## Belge Bölümü
◇ ◇ ◇ ◇ ◇

Tüm sektörlerde yatırımcıların rüyası, üst gelir grubuna çekici gelecek ürün ve hizmetler sunabilecek bir sisteme sahip olmaktır. Bir kuruluşun sürekliliği için öncelikle katma değer yaratacak bir arz ve buna bağlı sadık müşteri tabanı gerekir. Sadık müşteri yaratmanın yolu ise öncelikle mutlu ve verimli çalışanlara sahip olmaktan geçer.
Turizm tesislerinin büyük bir bölümü mevsimsel olarak hizmet verdikleri için, kadrolarına yeterli yatırımı yapma imkanı bulamıyorlar. Bunun sonucunda, eleman dönüşüm hızı artıyor ve yetişmiş eleman bulmak zorlaşıyor. Çalışanlar mutsuz olunca, hizmet kalitesi ve verimlilik azalıyor. Turizm sektörümüzün işveren markası yönetimine daha fazla ağırlık vermesi gerekiyor.
1971'de kurulan Barut Hotels, çalışanlarına yaptığı yatırımlarla dikkat çeken örnek bir yaklaşıma sahip. Barut Grubu, 2.800 oda ve 6.500 yatak kapasitesine sahip 8 oteliyle 3.500 kişiye istihdam sağlıyor. Geniş yeşil alanları, bahçeleri, ağaçları ve sanat eserleriyle farklılaşan bu tesislerde, otel yönetimleri faaliyetlerini ‘‘Mutlu çalışan – mutlu misafir’’ felsefesi ekseninde yürütüyorlar.

◇ ◇ ◇ ◇ ◇

## Sağlanan Liste

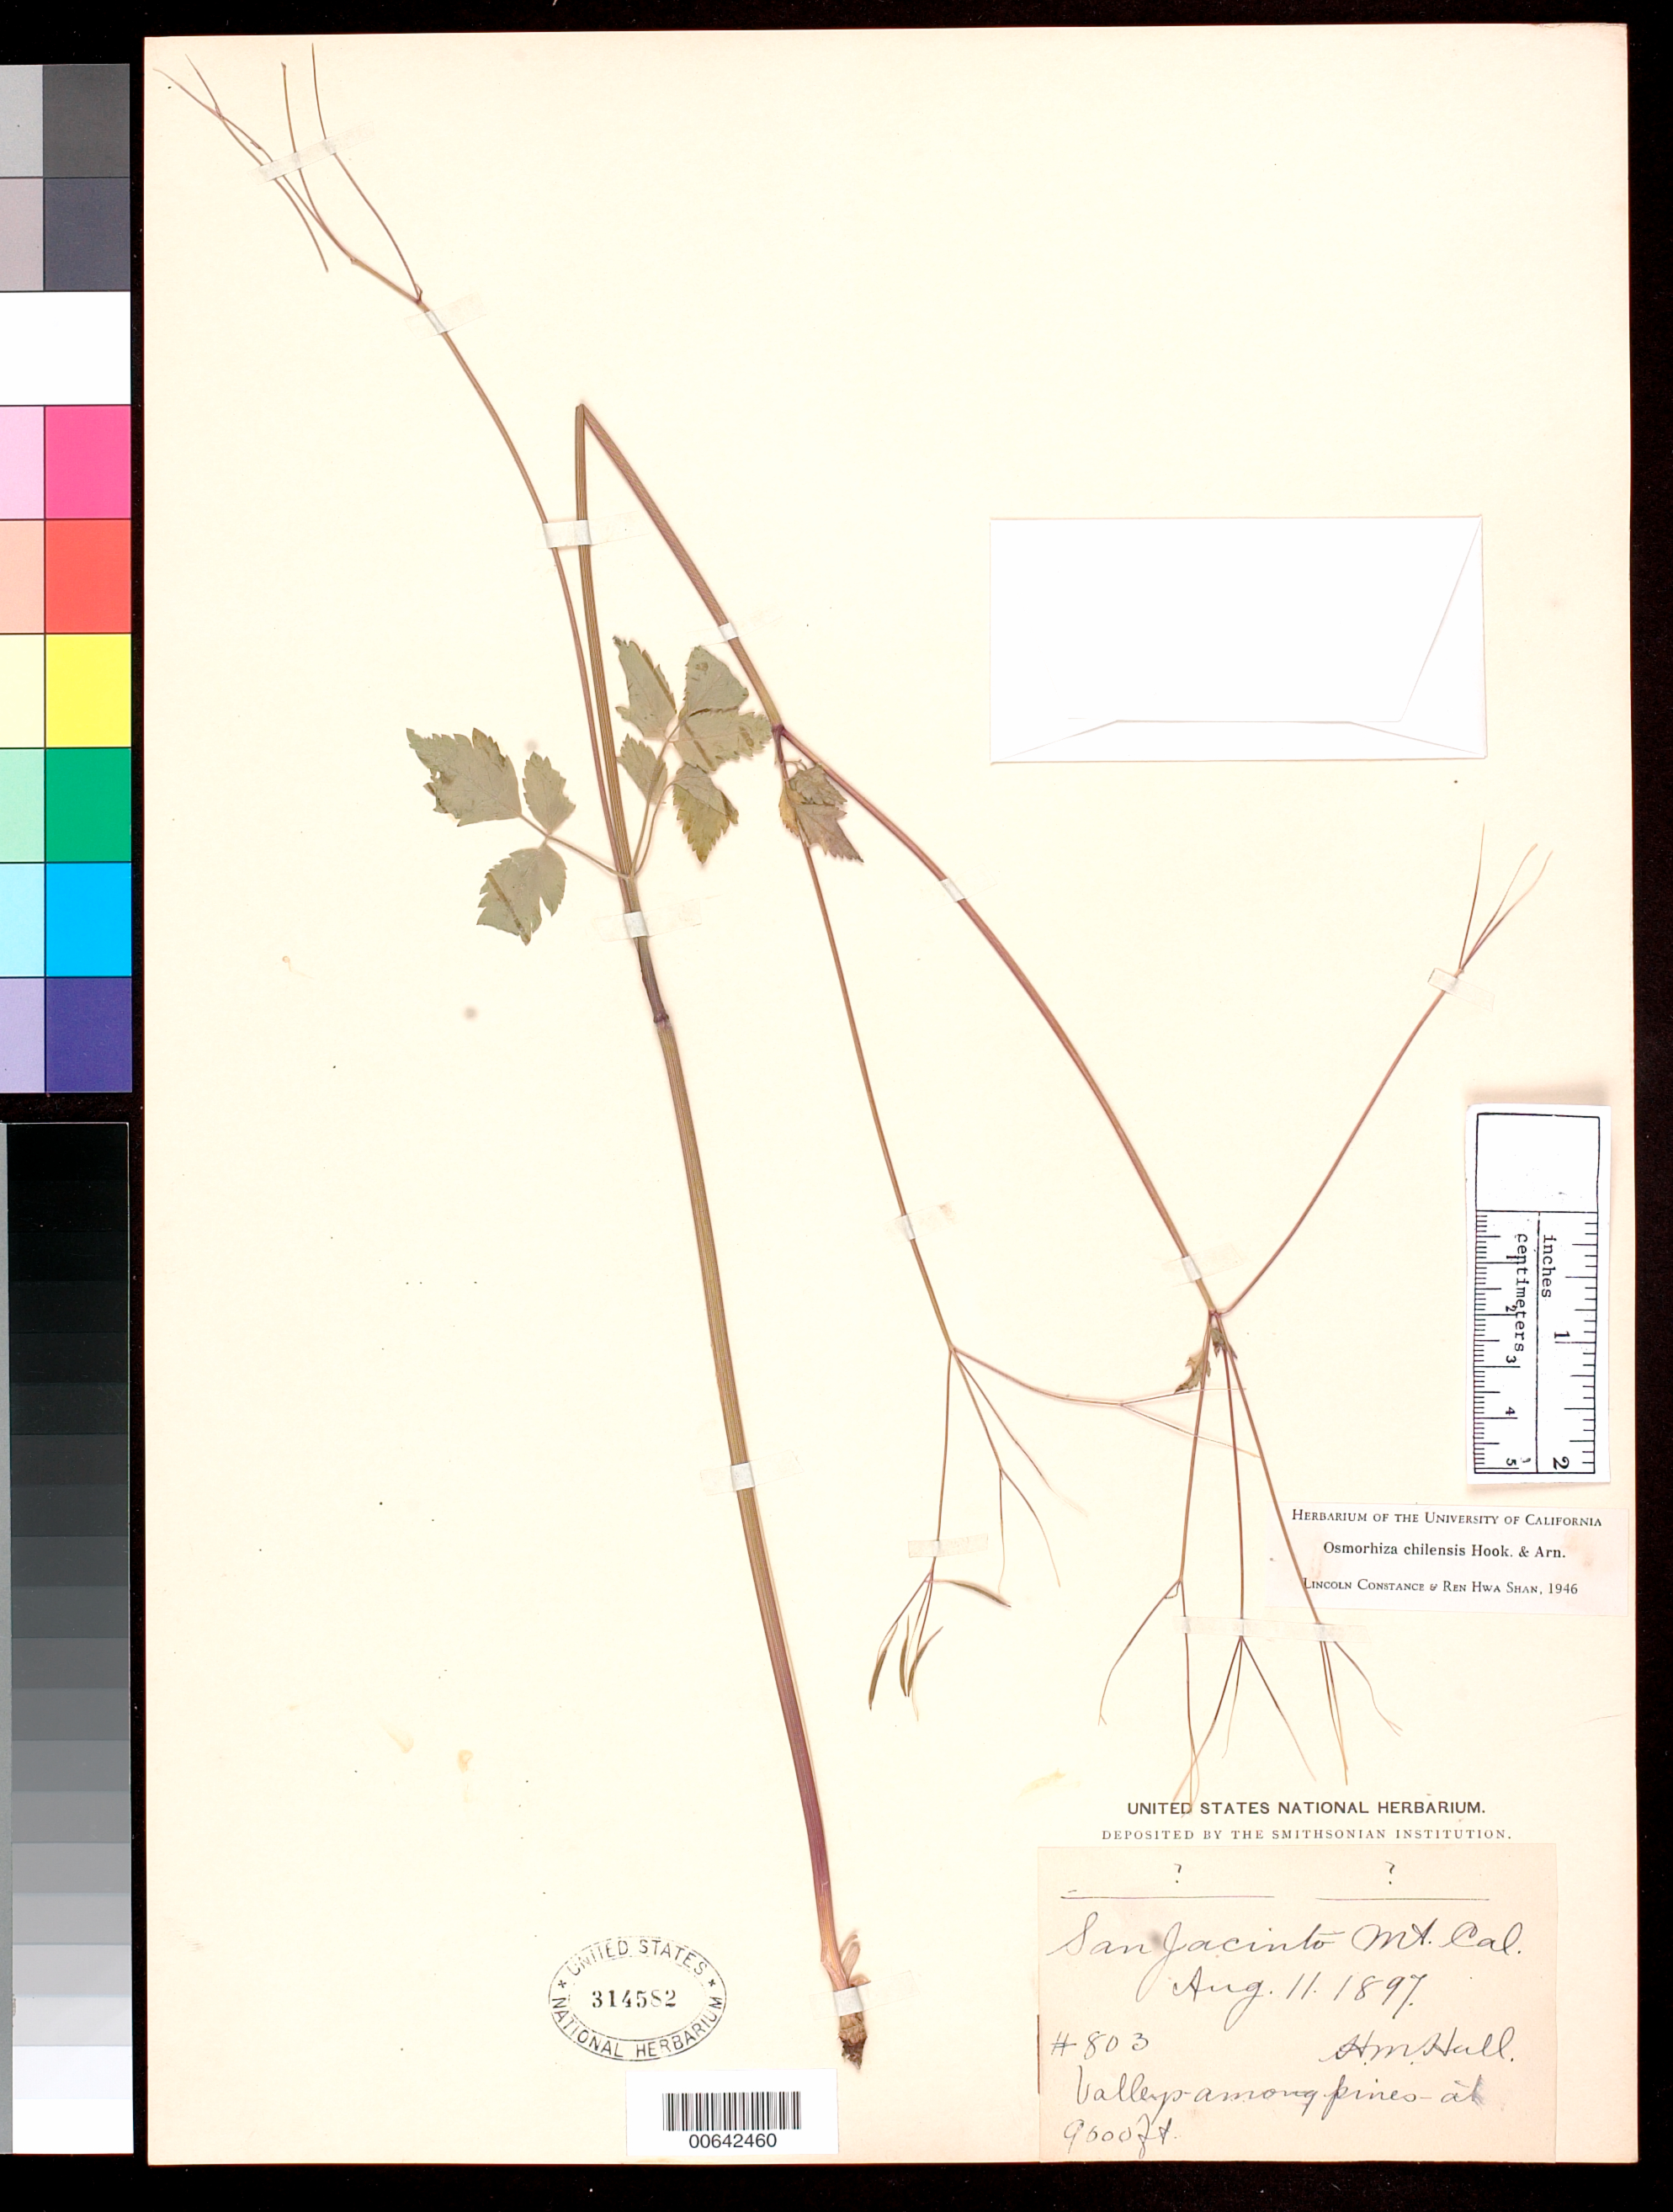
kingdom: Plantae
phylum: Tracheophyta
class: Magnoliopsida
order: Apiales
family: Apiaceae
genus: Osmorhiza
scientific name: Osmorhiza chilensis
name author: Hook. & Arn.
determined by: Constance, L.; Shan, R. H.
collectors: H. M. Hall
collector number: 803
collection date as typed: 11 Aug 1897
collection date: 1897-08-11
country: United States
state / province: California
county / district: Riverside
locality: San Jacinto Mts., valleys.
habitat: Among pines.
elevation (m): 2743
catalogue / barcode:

◇ ◇ ◇ ◇ ◇

## Verilen Görevler
1. Belge bölümüne göre Barut Hotels hangi yılda kurulmuştur?
2. Listenin başından başlayıp "collector number: 803" ifadesini içeren satırla biten satırları, iki ucu da dahil olmak üzere, aynen yazın ve resimleri cevaba katmayın.
Belge bölümü ile liste birbirinden bağımsızdır.

## Sırayla Cevaplar
1. Barut Hotels 1971'de kurulmuştur.

2.
kingdom: Plantae
phylum: Tracheophyta
class: Magnoliopsida
order: Apiales
family: Apiaceae
genus: Osmorhiza
scientific name: Osmorhiza chilensis
name author: Hook. & Arn.
determined by: Constance, L.; Shan, R. H.
collectors: H. M. Hall
collector number: 803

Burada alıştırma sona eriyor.